▶ _TASK TO CARRY OUT_
Every line of the material that follows must be printed again exactly.

▶ _RECORDED INFORMATION_
● ● ● ● ● ● ●

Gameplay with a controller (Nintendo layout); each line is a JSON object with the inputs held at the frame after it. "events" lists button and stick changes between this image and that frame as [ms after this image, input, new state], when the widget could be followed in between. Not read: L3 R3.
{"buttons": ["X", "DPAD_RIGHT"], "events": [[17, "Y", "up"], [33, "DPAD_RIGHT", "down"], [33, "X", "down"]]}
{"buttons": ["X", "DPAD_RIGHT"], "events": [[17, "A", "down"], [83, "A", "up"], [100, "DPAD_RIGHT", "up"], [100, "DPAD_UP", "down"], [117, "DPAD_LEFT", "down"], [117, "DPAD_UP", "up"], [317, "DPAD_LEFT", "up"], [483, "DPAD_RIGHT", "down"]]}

● ● ● ● ● ● ●

▶ _SOLUTION FOR THIS EXERCISE_
Gameplay with a controller (Nintendo layout); each line is a JSON object with the inputs held at the frame after it. "events" lists button and stick changes between this image and that frame as [ms after this image, input, new state], when the widget could be followed in between. Not read: L3 R3.
{"buttons": ["X", "DPAD_RIGHT"], "events": [[17, "Y", "up"], [33, "DPAD_RIGHT", "down"], [33, "X", "down"]]}
{"buttons": ["X", "DPAD_RIGHT"], "events": [[17, "A", "down"], [83, "A", "up"], [100, "DPAD_RIGHT", "up"], [100, "DPAD_UP", "down"], [117, "DPAD_LEFT", "down"], [117, "DPAD_UP", "up"], [317, "DPAD_LEFT", "up"], [483, "DPAD_RIGHT", "down"]]}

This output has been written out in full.